Accumulating evidence suggests that overexpression or coexpression of Eph family RTKs and their ligands could promote tumour progression. Overexpression of EphB4 and ephrinB2 has been observed in malignant colonic epithelium and uterine endometrial cancer (Sinha et al, 2003; Alam et al, 2007). EphA2 was found to be expressed at high levels in metastatic melanoma cells in comparison with normal melanocytes (Easty et al, 1995). Also, ephrinB2 was highly expressed in primary and metastatic melanomas compared to benign melanocytic nevi (Vogt et al, 1998). Furthermore, the expression of ephrinA1 and the upregulation of its receptor, EphA2, were found during the course of melanoma progression (Vogt et al, 1998). EphA1 has also been shown to be oncogenic in the classical 3T3 fibroblast assay and coexpression of an ephrin ligand could generate an autocrine loop (Maru et al, 1990).
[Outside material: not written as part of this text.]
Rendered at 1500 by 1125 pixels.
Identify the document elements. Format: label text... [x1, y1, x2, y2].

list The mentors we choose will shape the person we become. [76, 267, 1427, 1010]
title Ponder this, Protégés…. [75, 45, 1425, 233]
Noren et al (2004) proposed a proangiogenic role for EphB4 in tumour progression where the plausible linkage between the EphB4 ectodomain on tumour cells and ephrinB2 in the vasculature seems to facilitate the formation of blood vessels and remodelling (Noren et al, 2004). Consistent with this, in our present study, weak staining in vascular endothelial cells, although not very significant, may lead to the hypothesis that there is localised EphB4 activation in the cell membrane of cancer cells that are in contact with blood vessels, which might promote metastasis and further tumour progression. Besides, EphB4 receptor and ephrinB2 ligand were significantly higher and overexpressed with tumour advancement in ovarian cancer regardless of histopathological types. Thus, data from our present study suggest that autocrine stimulation by EphB4 and ephrinB2 coexpression might mediate the advancement of ovarian cancer. The coexpression of EphB4/ephrinB2 may potentiate tumour advancement leading to poor survival and can be recognised as a novel prognostic indicator in the primary tumour of ovarian cancers. In addition, to block the EphB4/ephrinB2 signalling pathway using soluble ephrinB2, an attractive therapeutic strategy might be developed in the future.